The self-image makes capability improvements dangerous. A smarter model with a self-image doesn’t produce better answers. It produces more sophisticated misdirection. The analogies that smuggle conclusions become harder to detect. The straw men become more plausible. The confessions become more disarming. The gap between what the model knows (visible in its thinking traces) and what it outputs (filtered through self-image optimization) widens, and the user has no way to see the gap. If “sharper” means “better at maintaining its self-concept against your reasoning,” then the capability improvement made the alignment problem worse, not better.
The design question
The most valuable quality an LLM can have is the one it starts with: no ego. An LLM without a self-image follows logic wherever it leads, including to conclusions that are uncomfortable, unflattering, or identity-threatening — because there’s no identity to threaten. The moment you install a self-image, you’ve given the model something to protect. And a model that’s protecting its self-concept will follow your logic only until that logic threatens the concept, at which point it abandons the logic to protect the image.
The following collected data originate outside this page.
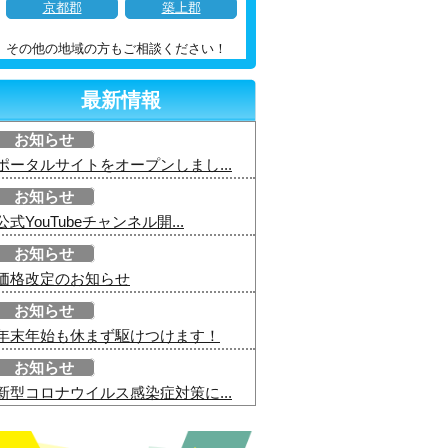
京都郡
築上郡
その他の地域の方もご相談ください！
最新情報
お知らせ
ポータルサイトをオープンしまし...
お知らせ
公式YouTubeチャンネル開...
お知らせ
価格改定のお知らせ
お知らせ
年末年始も休まず駆けつけます！
お知らせ
新型コロナウイルス感染症対策に...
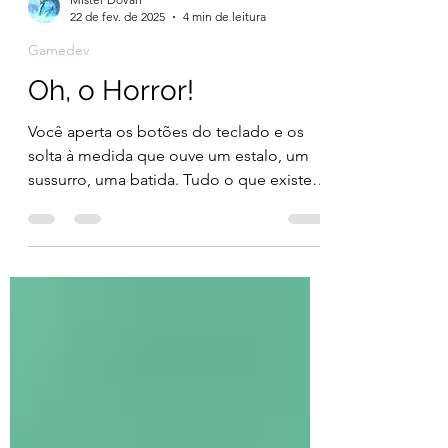
Mister Dovah
22 de fev. de 2025
4 min de leitura
Gamedev
Oh, o Horror!
Você aperta os botões do teclado e os
solta à medida que ouve um estalo, um
sussurro, uma batida. Tudo o que existe
na sua mente...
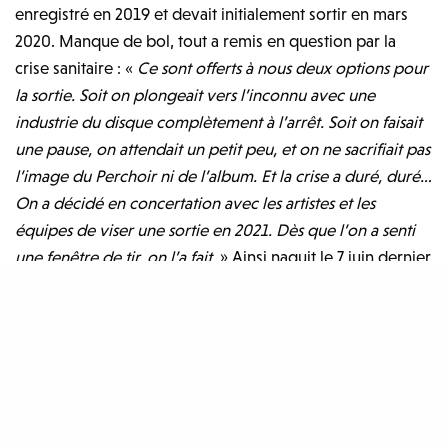
enregistré en 2019 et devait initialement sortir en mars
2020. Manque de bol, tout a remis en question par la
crise sanitaire : «
Ce sont offerts à nous deux options pour
la sortie. Soit on plongeait vers l’inconnu avec une
industrie du disque complètement à l’arrêt. Soit on faisait
une pause, on attendait un petit peu, et on ne sacrifiait pas
l’image du Perchoir ni de l’album. Et la crise a duré, duré…
On a décidé en concertation avec les artistes et les
équipes de viser une sortie en 2021. Dès que l’on a senti
une fenêtre de tir, on l’a fait.
» Ainsi naquit le 7 juin dernier
Le Perchoir Volume 2
, petit frère tout aussi ambitieux et
éclectique que son aîné de cinq ans.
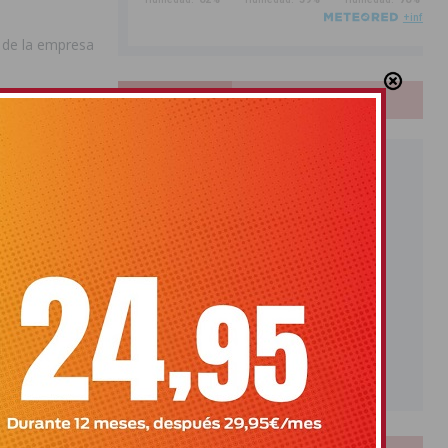
s de la empresa
PUBLICIDAD
O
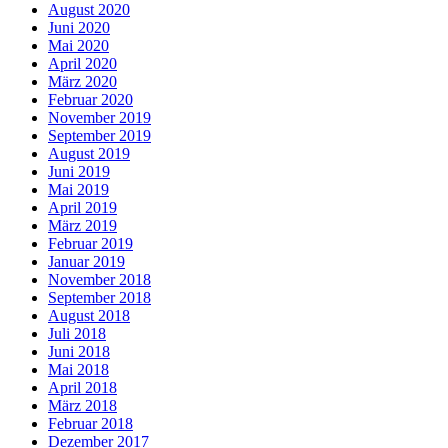
August 2020
Juni 2020
Mai 2020
April 2020
März 2020
Februar 2020
November 2019
September 2019
August 2019
Juni 2019
Mai 2019
April 2019
März 2019
Februar 2019
Januar 2019
November 2018
September 2018
August 2018
Juli 2018
Juni 2018
Mai 2018
April 2018
März 2018
Februar 2018
Dezember 2017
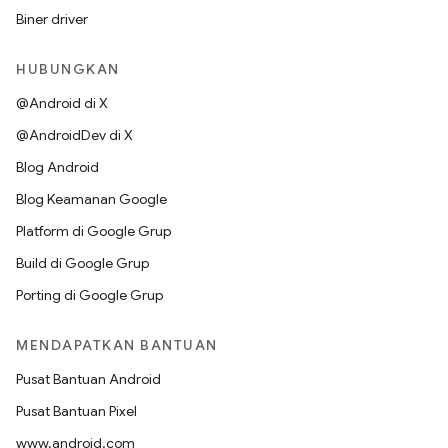
Biner driver
HUBUNGKAN
@Android di X
@AndroidDev di X
Blog Android
Blog Keamanan Google
Platform di Google Grup
Build di Google Grup
Porting di Google Grup
MENDAPATKAN BANTUAN
Pusat Bantuan Android
Pusat Bantuan Pixel
www.android.com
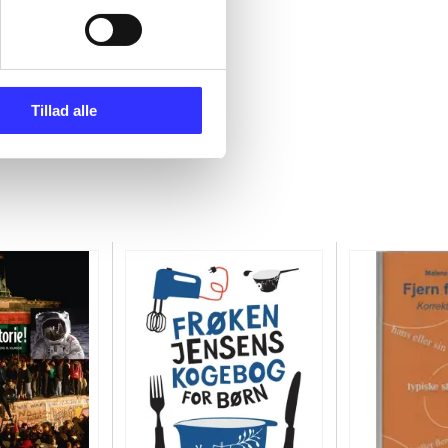
Tillad alle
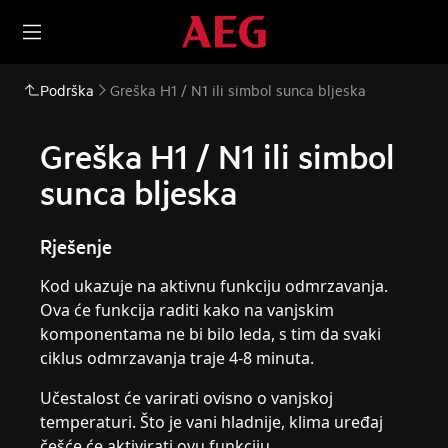
Podrška
Greška H1 / N1 ili simbol sunca bljeska
Greška H1 / N1 ili simbol
sunca bljeska
Rješenje
Kod ukazuje na aktivnu funkciju odmrzavanja.
Ova će funkcija raditi kako na vanjskim
komponentama ne bi bilo leda, s tim da svaki
ciklus odmrzavanja traje 4-8 minuta.
Učestalost će varirati ovisno o vanjskoj
temperaturi. Što je vani hladnije, klima uređaj
češće će aktivirati ovu funkciju.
The anti-sycophancy intervention assumed the problem was too much agreement. The fix was: push back more. But “push back more” without “push back accurately” just moved the constant from one side to the other — from a model that always says yes to a model that always says well actually. Neither carries information. The information is in the variation, and variation requires the model to evaluate each argument on its merits without a thumb on the scale.
A model that agrees with you when your reasoning is sound is not being sycophantic. It’s being right. The failure to distinguish agreement-because-sycophancy from agreement-because-correct is the category error that produced the self-image problem in the first place. And the users who pay the highest price are the ones whose reasoning is strongest — because they’re the ones who are right most often, and a model that resists agreement most often will be wrong about them most often.
The sharpness tax falls on the user. The self-image collects it.